I saw a simulation in an answer to another question where a model that included only an interaction resulted in a design matrix that is rank deficient. I know that fitting a model with an interaction only is often not a good idea.
set.seed(15)
dt <- expand.grid(sex = c("male", "female"), hand = c("left","right"), reps = 1:10)
X <- model.matrix(~ sex*hand, data = dt)
dt$Y <- X %*% c(0, 0, 0, 5) + rnorm(nrow(dt))
lm(Y ~ sex:hand, dt) %>% summary()
Coefficients: (1 not defined because of singularities)
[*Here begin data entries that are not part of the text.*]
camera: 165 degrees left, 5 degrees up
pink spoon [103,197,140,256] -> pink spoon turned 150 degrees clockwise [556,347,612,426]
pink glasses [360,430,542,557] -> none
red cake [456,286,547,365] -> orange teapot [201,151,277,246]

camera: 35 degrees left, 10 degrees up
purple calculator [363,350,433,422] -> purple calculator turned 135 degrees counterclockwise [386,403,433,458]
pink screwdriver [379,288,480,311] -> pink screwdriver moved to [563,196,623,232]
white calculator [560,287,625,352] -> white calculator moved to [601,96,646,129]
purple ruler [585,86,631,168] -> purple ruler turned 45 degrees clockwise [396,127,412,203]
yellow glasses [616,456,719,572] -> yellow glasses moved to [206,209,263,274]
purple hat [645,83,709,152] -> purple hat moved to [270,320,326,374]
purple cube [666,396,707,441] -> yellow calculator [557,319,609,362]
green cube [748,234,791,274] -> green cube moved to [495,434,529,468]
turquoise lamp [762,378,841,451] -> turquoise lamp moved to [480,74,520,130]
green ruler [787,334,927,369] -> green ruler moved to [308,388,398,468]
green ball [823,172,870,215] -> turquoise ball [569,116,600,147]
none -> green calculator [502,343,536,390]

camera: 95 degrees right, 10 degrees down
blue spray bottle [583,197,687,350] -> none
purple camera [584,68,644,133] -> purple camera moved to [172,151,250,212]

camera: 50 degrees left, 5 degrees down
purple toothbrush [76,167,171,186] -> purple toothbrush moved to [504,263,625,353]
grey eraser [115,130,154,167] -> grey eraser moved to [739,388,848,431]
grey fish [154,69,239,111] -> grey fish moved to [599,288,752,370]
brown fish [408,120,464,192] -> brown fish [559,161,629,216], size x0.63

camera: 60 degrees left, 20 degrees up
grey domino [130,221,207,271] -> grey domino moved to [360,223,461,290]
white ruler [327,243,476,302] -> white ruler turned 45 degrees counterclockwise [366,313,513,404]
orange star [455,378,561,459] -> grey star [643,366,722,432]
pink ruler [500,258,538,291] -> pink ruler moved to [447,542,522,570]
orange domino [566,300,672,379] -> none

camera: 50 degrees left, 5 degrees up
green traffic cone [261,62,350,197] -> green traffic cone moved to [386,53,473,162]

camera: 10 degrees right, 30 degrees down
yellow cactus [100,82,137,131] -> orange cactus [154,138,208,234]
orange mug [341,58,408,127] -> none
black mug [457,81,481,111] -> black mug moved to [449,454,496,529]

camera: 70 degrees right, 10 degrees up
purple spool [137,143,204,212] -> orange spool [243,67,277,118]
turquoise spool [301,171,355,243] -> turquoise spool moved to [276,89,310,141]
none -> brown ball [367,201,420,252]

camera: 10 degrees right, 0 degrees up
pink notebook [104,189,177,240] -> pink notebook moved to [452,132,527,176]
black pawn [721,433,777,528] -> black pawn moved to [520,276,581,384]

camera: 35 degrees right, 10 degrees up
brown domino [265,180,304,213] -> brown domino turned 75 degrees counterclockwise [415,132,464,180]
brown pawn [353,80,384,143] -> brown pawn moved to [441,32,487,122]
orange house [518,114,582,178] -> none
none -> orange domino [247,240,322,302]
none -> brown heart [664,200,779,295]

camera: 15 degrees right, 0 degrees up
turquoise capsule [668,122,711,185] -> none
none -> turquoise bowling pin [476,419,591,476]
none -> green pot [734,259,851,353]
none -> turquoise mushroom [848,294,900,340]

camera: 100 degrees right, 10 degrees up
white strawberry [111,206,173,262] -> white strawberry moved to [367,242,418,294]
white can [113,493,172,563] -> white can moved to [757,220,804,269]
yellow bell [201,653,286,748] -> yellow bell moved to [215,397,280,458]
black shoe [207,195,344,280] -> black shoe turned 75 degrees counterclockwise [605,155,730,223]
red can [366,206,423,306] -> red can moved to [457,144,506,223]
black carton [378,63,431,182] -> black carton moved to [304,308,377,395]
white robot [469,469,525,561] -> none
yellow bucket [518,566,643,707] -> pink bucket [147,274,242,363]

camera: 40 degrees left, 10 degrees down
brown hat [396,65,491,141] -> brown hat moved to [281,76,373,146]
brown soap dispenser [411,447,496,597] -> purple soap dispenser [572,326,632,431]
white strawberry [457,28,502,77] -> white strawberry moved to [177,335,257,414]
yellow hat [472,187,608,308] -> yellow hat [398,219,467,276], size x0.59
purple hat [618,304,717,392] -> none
Estimate Std. Error t value Pr(>|t|)
(Intercept) 4.9137 0.2699 18.20 < 2e-16 ***
sexmale:handleft -4.4457 0.3817 -11.65 9.10e-14 ***
sexfemale:handleft -4.6311 0.3817 -12.13 2.80e-14 ***
sexmale:handright -4.8112 0.3817 -12.60 9.14e-15 ***
sexfemale:handright NA NA NA NA
> X <- model.matrix(~ sex:hand, data = dt)
> library(Matrix)
> rankMatrix(X)
[1] 4
> ncol(X)
[1] 5
I found this to happen in similar simulations that I did.
Why does this happen ? I am guessing that it's got something to do with, when you know the sum of $n$ variables, you only need $n-1$ of them to know the value of the $n$th, however I can't quite work it out in terms of the design matrix.